Eikonal Methods in AdS/CFT: BFKL Pomeron at Weak Coupling

TL;DR

The paper develops a position-space formulation of high-energy Regge physics in N=4 SYM, unifying weak- and strong-coupling regimes via AdS/CFT. It shows that at weak coupling the planar four-point function is governed by the BFKL pomeron with a coupling- and ν-dependent trajectory, and it constructs a conformally invariant kernel and a basis of impact factors in position space. A key result is the explicit expression for the BFKL amplitude as a ν-integral with impact factors V(ν) and ȼV(ν), and the demonstration that only the n=0 transverse-spin component contributes for scalar external operators.

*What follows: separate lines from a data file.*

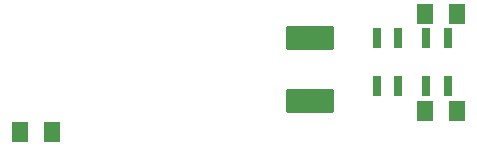
<source format=gbp>
G04*
G04 #@! TF.GenerationSoftware,Altium Limited,Altium Designer,19.1.8 (144)*
G04*
G04 Layer_Color=128*
%FSLAX44Y44*%
%MOMM*%
G71*
G01*
G75*
%ADD65R,1.3800X1.8200*%
G04:AMPARAMS|DCode=66|XSize=2mm|YSize=4mm|CornerRadius=0.07mm|HoleSize=0mm|Usage=FLASHONLY|Rotation=270.000|XOffset=0mm|YOffset=0mm|HoleType=Round|Shape=RoundedRectangle|*
%AMROUNDEDRECTD66*
21,1,2.0000,3.8600,0,0,270.0*
21,1,1.8600,4.0000,0,0,270.0*
1,1,0.1400,-1.9300,-0.9300*
1,1,0.1400,-1.9300,0.9300*
1,1,0.1400,1.9300,0.9300*
1,1,0.1400,1.9300,-0.9300*
%
%ADD66ROUNDEDRECTD66*%
%ADD67R,0.7874X1.6510*%
D65*
X685710Y302938D02*
D03*
X713090D02*
D03*
Y384800D02*
D03*
X685710D02*
D03*
X369880Y285300D02*
D03*
X342500D02*
D03*
D66*
X588604Y364471D02*
D03*
Y311271D02*
D03*
D67*
X704998Y364403D02*
D03*
X686998D02*
D03*
Y324403D02*
D03*
X704998D02*
D03*
X662998Y364403D02*
D03*
X644998D02*
D03*
Y324403D02*
D03*
X662998D02*
D03*
M02*

</source>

The framework naturally leads to an AdS eikonal interpretation of multi-pomeron exchanges and raises questions about unitarity and saturation in AdS, hinting at rich connections between string dynamics in AdS and high-energy QCD phenomena.

Abstract

We consider correlators of N=4 super Yang Mills of the form A ~ < O_1 O_2 O*_1 O*_2 >, where the operators O_1 and O_2 are scalar primaries. In particular, we analyze this correlator in the planar limit and in a Lorentzian regime corresponding to high energy interactions in AdS. The planar amplitude is dominated by a Regge pole whose nature varies as a function of the 't Hooft coupling g^2. At large g, the pole corresponds to graviton exchange in AdS, whereas at weak g, the pole is that of the hard perturbative BFKL pomeron. We concentrate on the weak coupling regime and analyze pomeron exchange directly in position space. The analysis relies heavily on the conformal symmetry of the transverse space E^2 and of its holographic dual hyperbolic space H_3, describing with an unified language, both the weak and strong 't Hooft coupling regimes. In particular, the form of the impact factors is highly constrained in position space by conformal invariance. Finally, the analysis suggests a possible AdS eikonal resummation of multi-pomeron exchanges implementing AdS unitarity, which differs from the usual 4-dimensional eikonal exponentiation. Relations to violations of 4-dimensional unitarity at high energy and to the onset of nonlinear effects and gluon saturation become immediate questions for future research.

Figures (13)

• Figure 1: CFT points $\mathbf{x}_i$ on the boundary of global AdS. Shown is the relevant Lorentzian kinematics, with $\mathbf{x}_{4}$ in the future of $\mathbf{x}_{1}$, $\mathbf{x}_{3}$ in the future of $\mathbf{x}_{2}$, and with the pairs $\mathbf{x}_{1}$, $\mathbf{x}_{2}$ and $\mathbf{x}_{3}$, $\mathbf{x}_{4}$ spacelike related. This choice corresponds to a $2$ to $2$ interaction in the bulk of AdS.
• Figure 2: (a) The kinematics (\ref{['in100']}) and (\ref{['in100BIS']}) for the Lorentzian amplitude $\hat{\mathcal{A}}$. (b) For this kinematics we show the relevant analytic continuation in $z,\bar{z}$ for $\hat{\mathcal{A}}$, starting from the Euclidean amplitude $\mathcal{A}$ with $\bar{z}=z^{\star}$.
• Figure 3: Exchange of a BFKL pomeron. At leading order in the coupling constant, the kernel $F$ is given by the exchange of a pair of transverse gluons in a color singlet state.
• Figure 4: Hyperbolic $3$--space H$_3$ seen as the unit mass--shell in $\mathbb{M}^4$, given by points $\mathbf{w}\in\mathrm{M}$ with $\mathbf{w}^{2}=-1$. The boundary $\partial\mathrm{H}_3$ is then naturally identified with lines in the light--cone, given by points $\mathbf{z}\in\partial\mathrm{M}$ with $\mathbf{z}^{2}=0$, defined up to rescalings $\mathbf{z}\sim\alpha\mathbf{z}$.
• Figure 5: Integral representation of the $n=0$ component of the BFKL kernel.